September 9, 2010

CHINA: China expected to face aging society crisis in 2035

BEIJING, China / The People's Daily / Life & Culture / September 9, 2010

The effects of China's aging population are expected to reach crisis levels in 2035 when every pensioner is supported by less than two Chinese taxpayers, said Dr. Yang Yansui, a professor of Tsinghua University, during the 21st Century Forum held in Beijing on September 8.

Prof Yang Yansui also said that China's working age population will decrease in 2015 and the pace for the growth of the aging population will accelerate.

Yang said there will be 810 million people in the working age population, which includes those aged between 15 and 64, and 294 million people in the aging population, defined as those above the age of 65, in China in 2035.

If students, the unemployed population and low-income population failing to meet the minimum tax threshold are excluded, then every pensioner will be supported by less than two Chinese taxpayers. Such a phenomenon is called the threshold of aging society crisis.
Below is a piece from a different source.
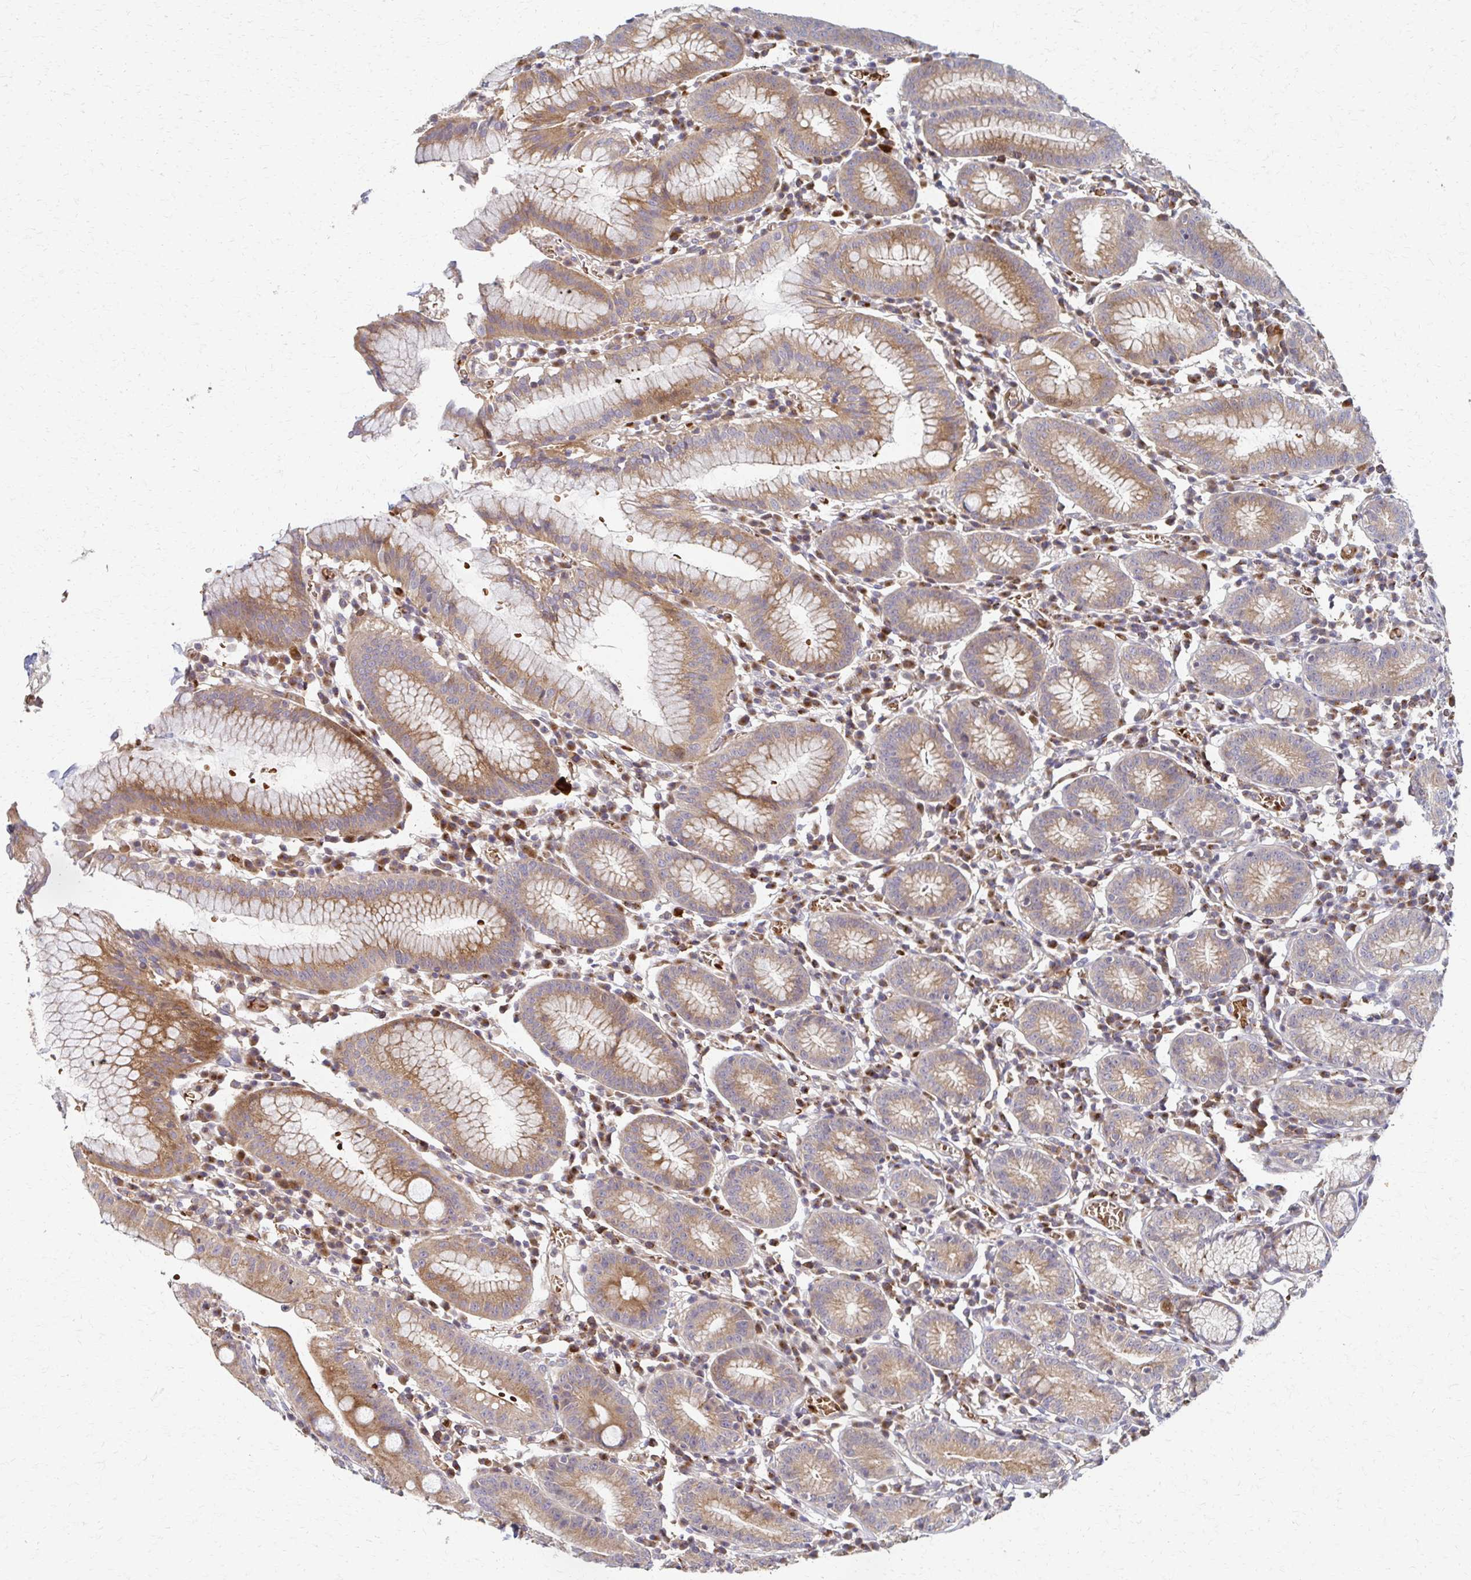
{"staining": {"intensity": "weak", "quantity": ">75%", "location": "cytoplasmic/membranous"}, "tissue": "stomach", "cell_type": "Glandular cells", "image_type": "normal", "snomed": [{"axis": "morphology", "description": "Normal tissue, NOS"}, {"axis": "topography", "description": "Stomach"}], "caption": "Immunohistochemistry (IHC) photomicrograph of unremarkable human stomach stained for a protein (brown), which exhibits low levels of weak cytoplasmic/membranous expression in about >75% of glandular cells.", "gene": "SKA2", "patient": {"sex": "male", "age": 55}}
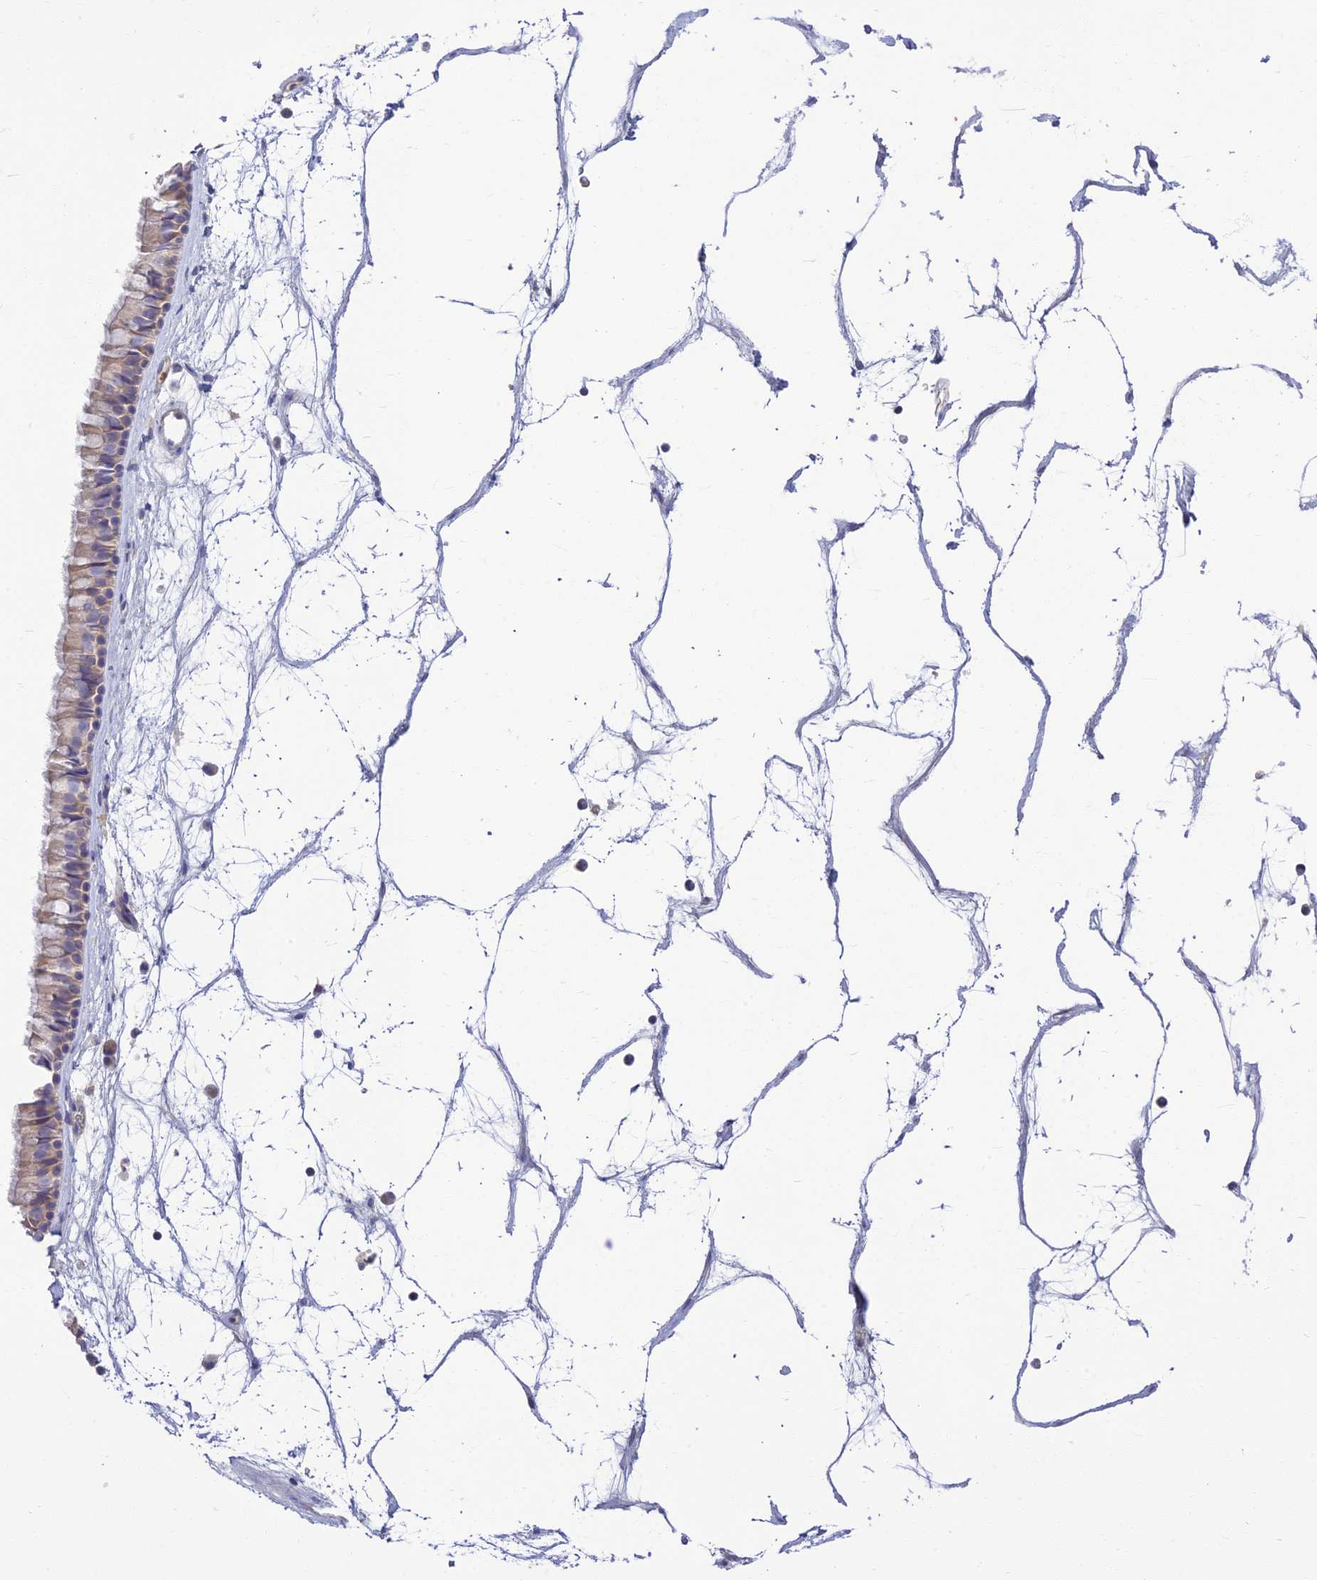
{"staining": {"intensity": "weak", "quantity": ">75%", "location": "cytoplasmic/membranous"}, "tissue": "nasopharynx", "cell_type": "Respiratory epithelial cells", "image_type": "normal", "snomed": [{"axis": "morphology", "description": "Normal tissue, NOS"}, {"axis": "topography", "description": "Nasopharynx"}], "caption": "Immunohistochemical staining of benign nasopharynx demonstrates low levels of weak cytoplasmic/membranous staining in approximately >75% of respiratory epithelial cells.", "gene": "CLIP4", "patient": {"sex": "male", "age": 64}}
European countries and the United States have all formulated strategies for pensions and the development of the elderly care service industry 30 to 35 years ahead of schedule in order to ensure the living security of seniors and help them to deal with various negative social impacts posed by aging problems. Comparatively, it will take China only a little more than 20 years to enter the threshold of the aging society crisis, thus it is urgent for China to formulate pension policies to prevent the aging society crisis.

Li Ling, a professor at the China Center for Economic Research under the National School of Development of Peking University, believes that China has a special national situation and has a larger population and faster changes of pace than any other country.

Therefore, she suggested that the huge assets of China's state-owned enterprises should gradually be transformed into the source of funds for the country's social security system.

Meanwhile, since the rise in the value of state-owned land is a result of economic development, the related added value should be assets shared by all the people, and be used as the funds for the social security system, she said.